BloomFilter<Integer> filter = BloomFilter.create(
Funnels.integerFunnel(),
5,
0.01);
IntStream.range(0, 100_000).forEach(filter::put);
Because the expected number of elements is so small, the filter will occupy very little memory.
因为预期的元素数量非常少,所以过滤器占用的内存非常少。
However, as we add more items than expected, the filter becomes over-saturated and has a much higher probability of returning false positive results than the desired one percent:
然而,随着我们添加的项目比预期的多,过滤器变得过度饱和,返回假阳性结果的概率比预期的百分之一高得多。
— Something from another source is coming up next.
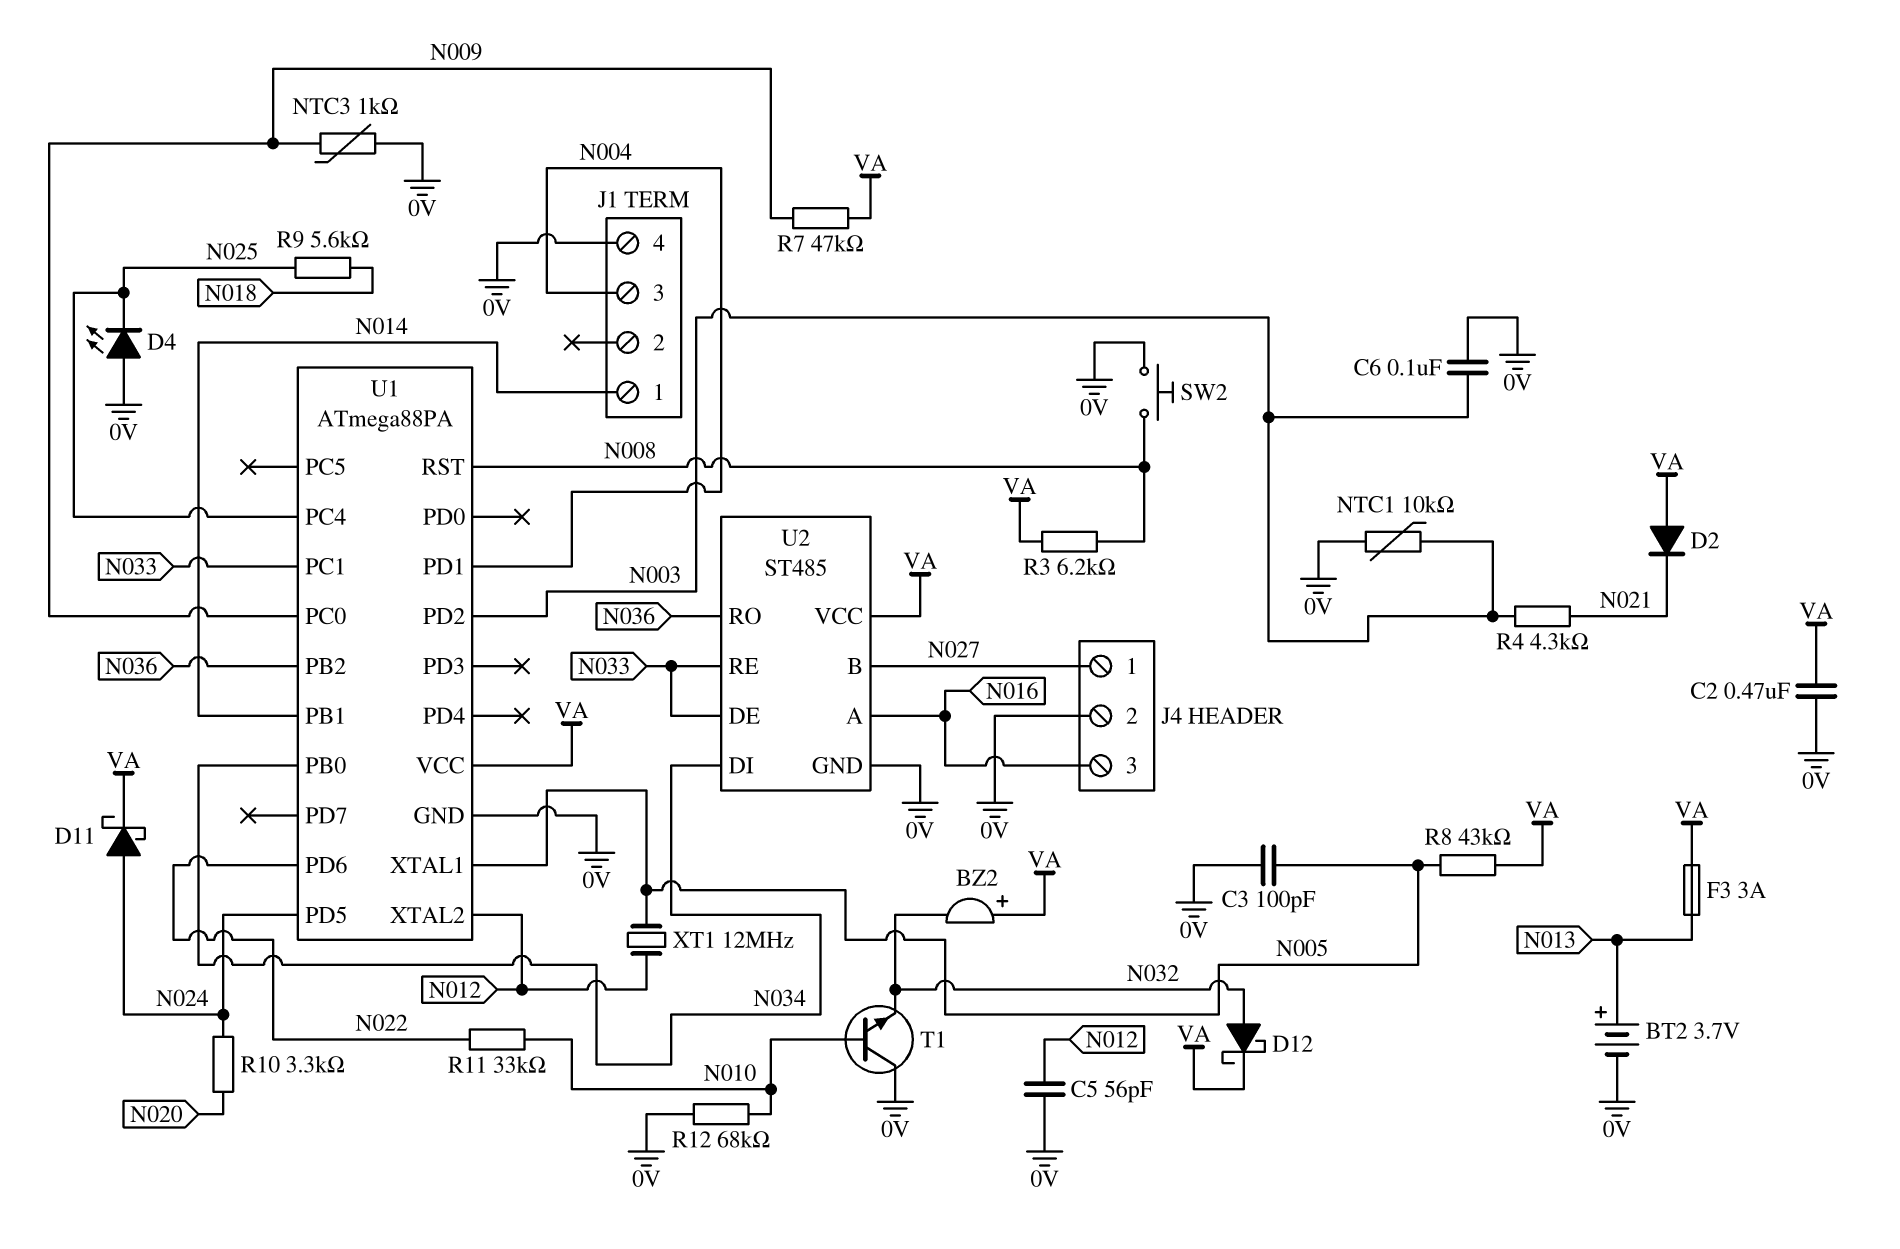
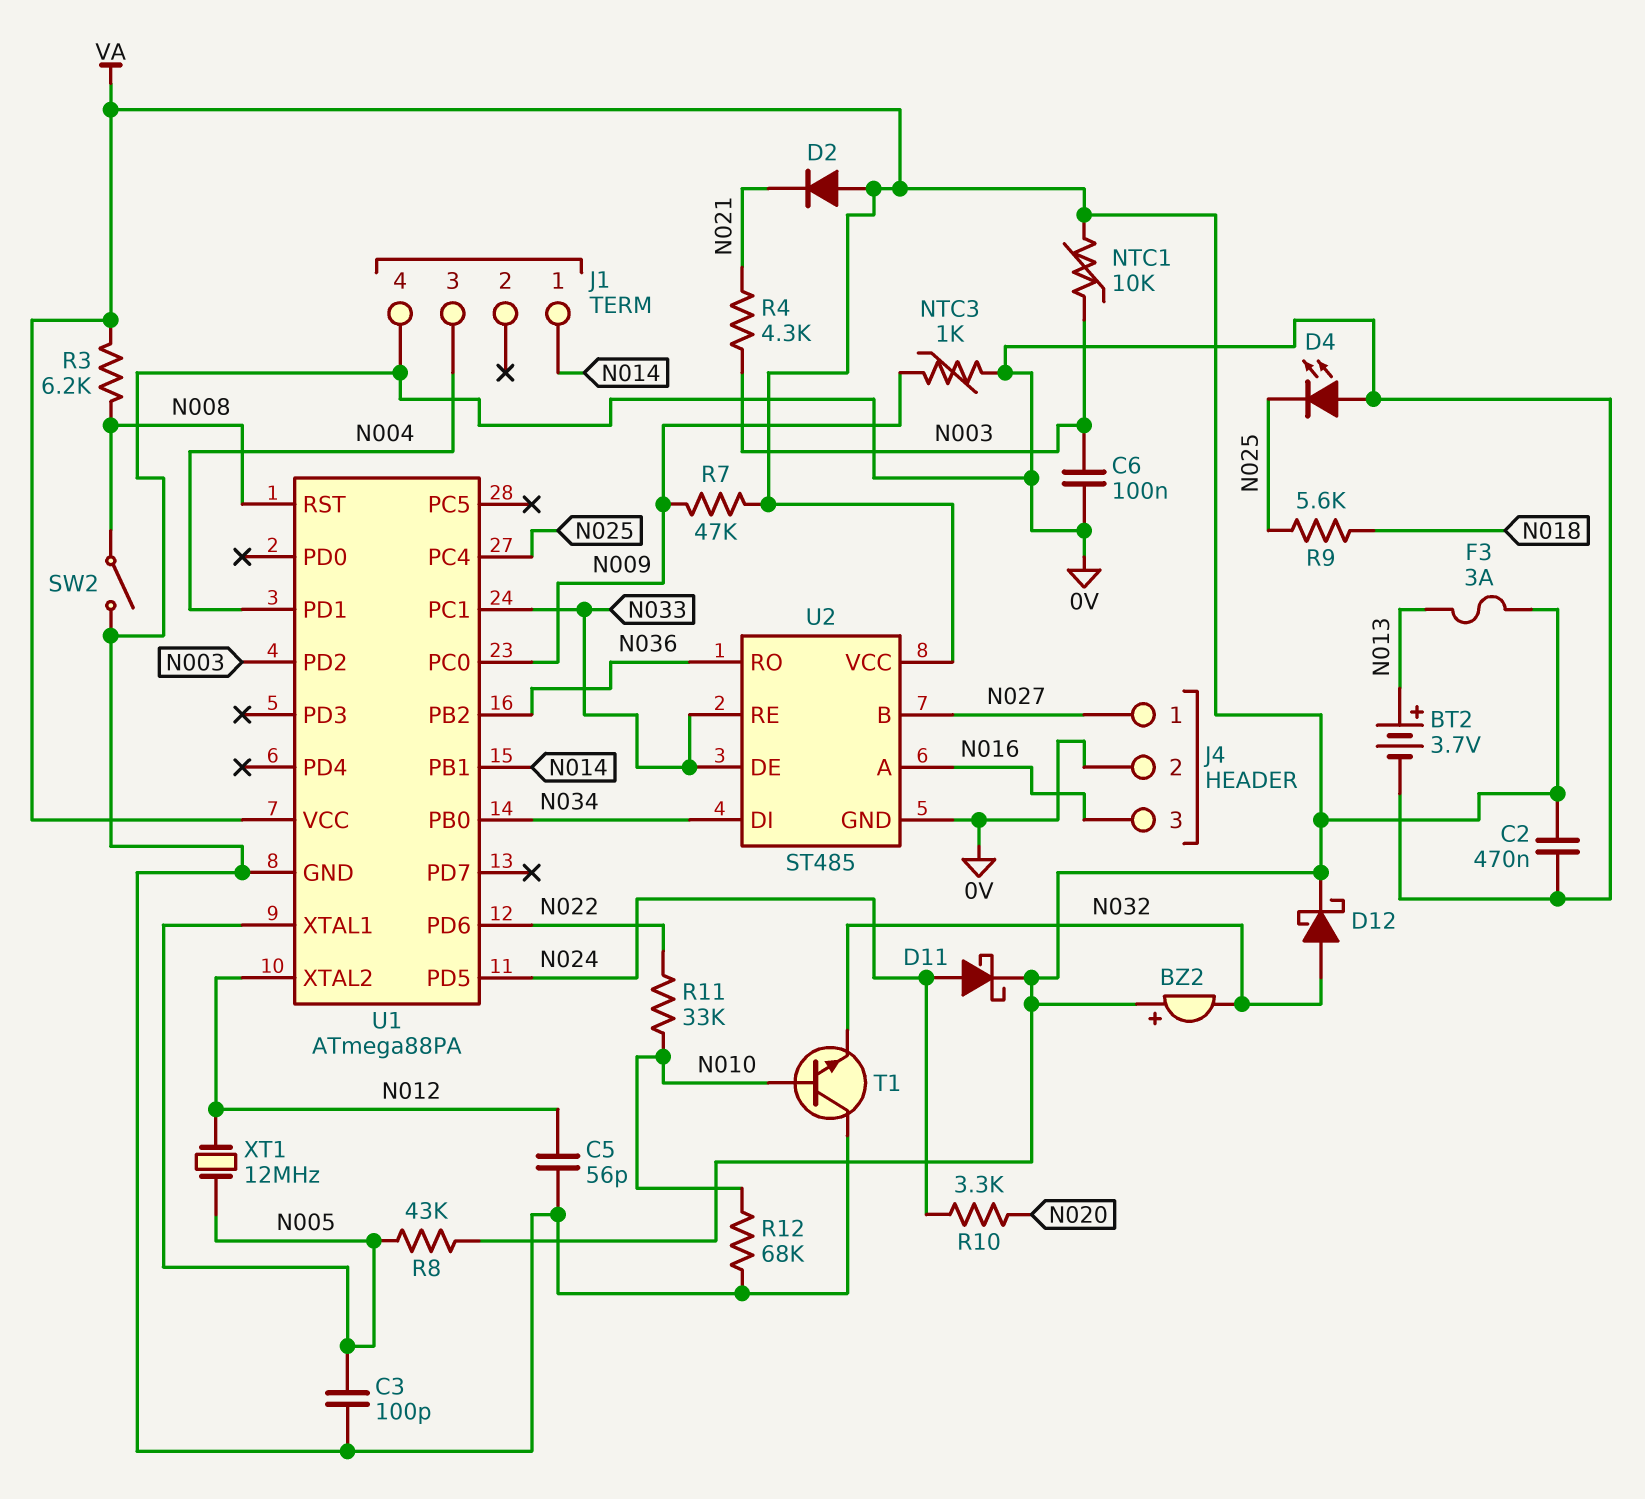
NTC1: 10k (0V, N003) -> 10k (N003, VA)
SW2: button (0V, N008) -> switch (0V, N008)

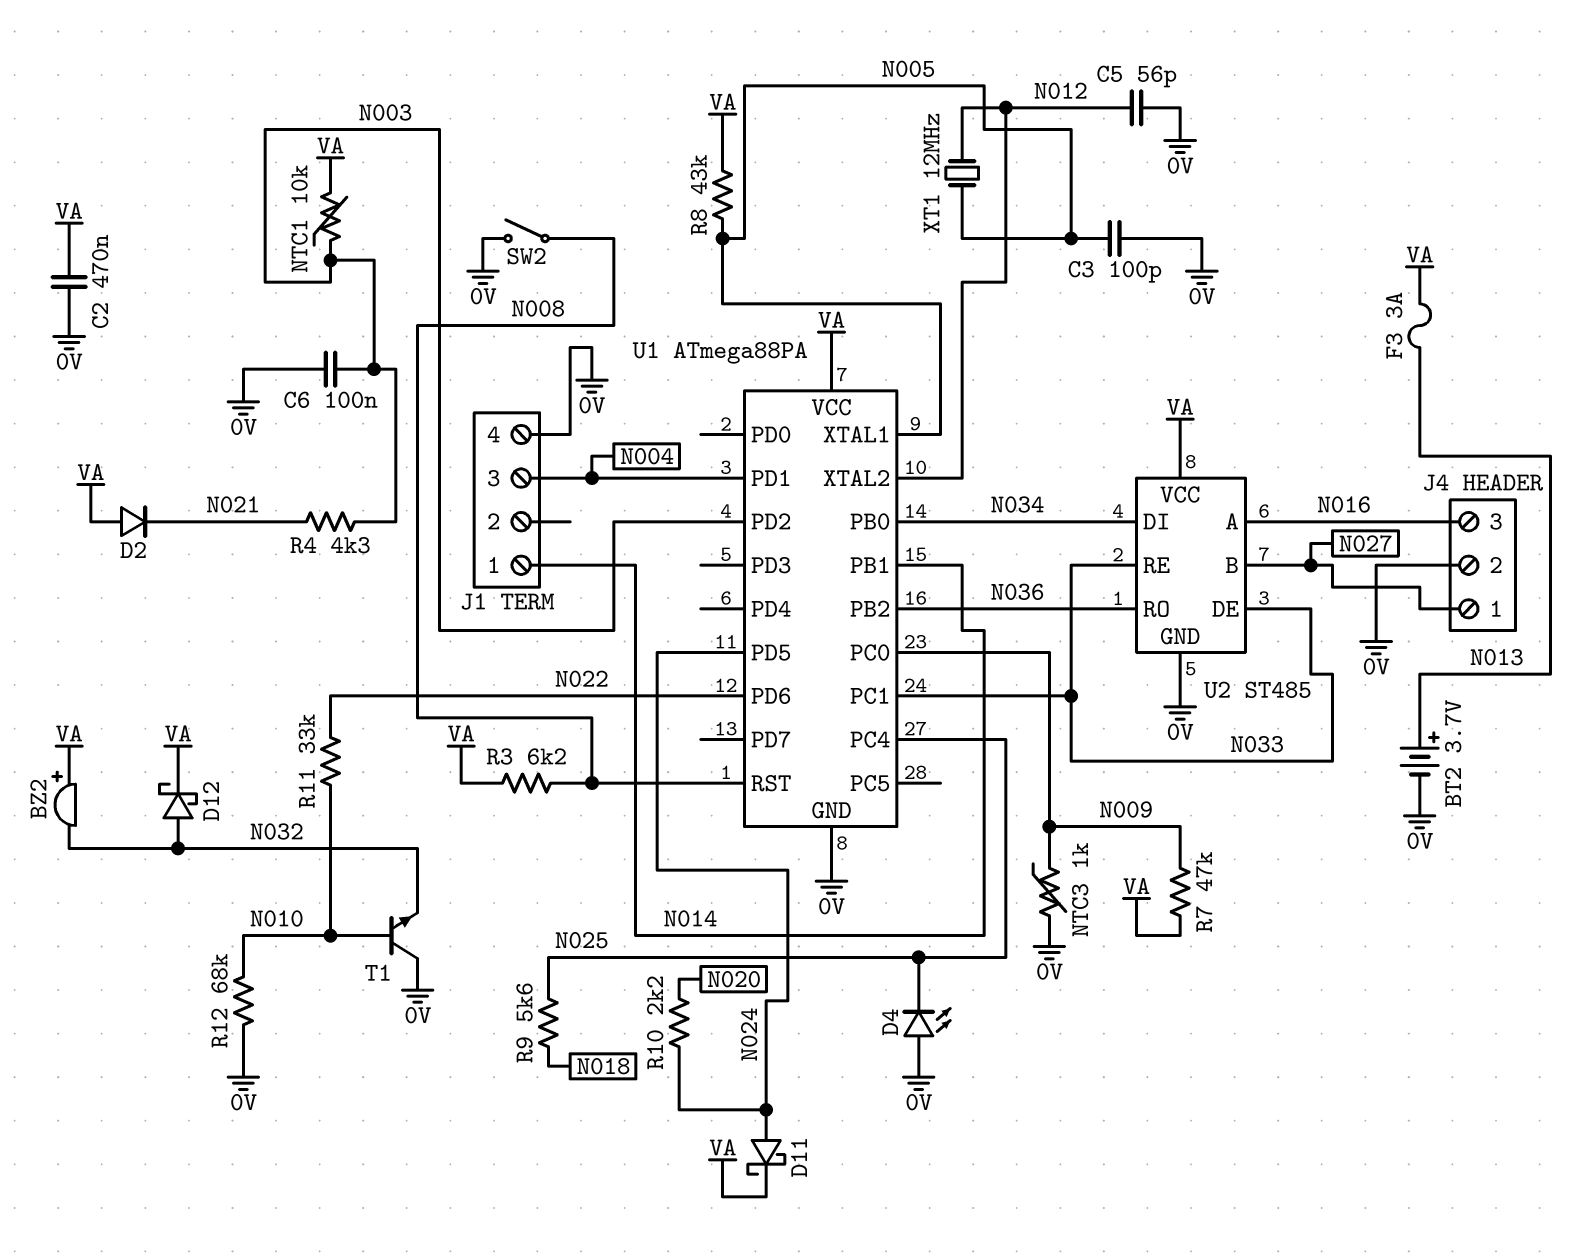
R10: 3.3k (N020, N024) -> 2.2k (N020, N024)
assertThat(filter.mightContain(1)).isTrue();
assertThat(filter.mightContain(2)).isTrue();
assertThat(filter.mightContain(3)).isTrue();
assertThat(filter.mightContain(1_000_000)).isTrue();
Note that the mightContatin() method returned true even for a value that we didn’t insert into the filter previously.
请注意,mightContatin() 方法返回true,即使是我们之前没有插入到过滤器的值。
6. Conclusion
6.结论
In this quick tutorial, we looked at the probabilistic nature of the Bloom filter data structure – making use of the Guava implementation.
在这个快速教程中,我们研究了布隆过滤器数据结构的概率性质–利用Guava实现。
You can find the implementation of all these examples and code snippets in the GitHub project.
你可以在GitHub项目中找到所有这些例子和代码片断的实现。
This is a Maven project, so it should be easy to import and run as it is.
这是一个Maven项目,所以应该很容易导入并按原样运行。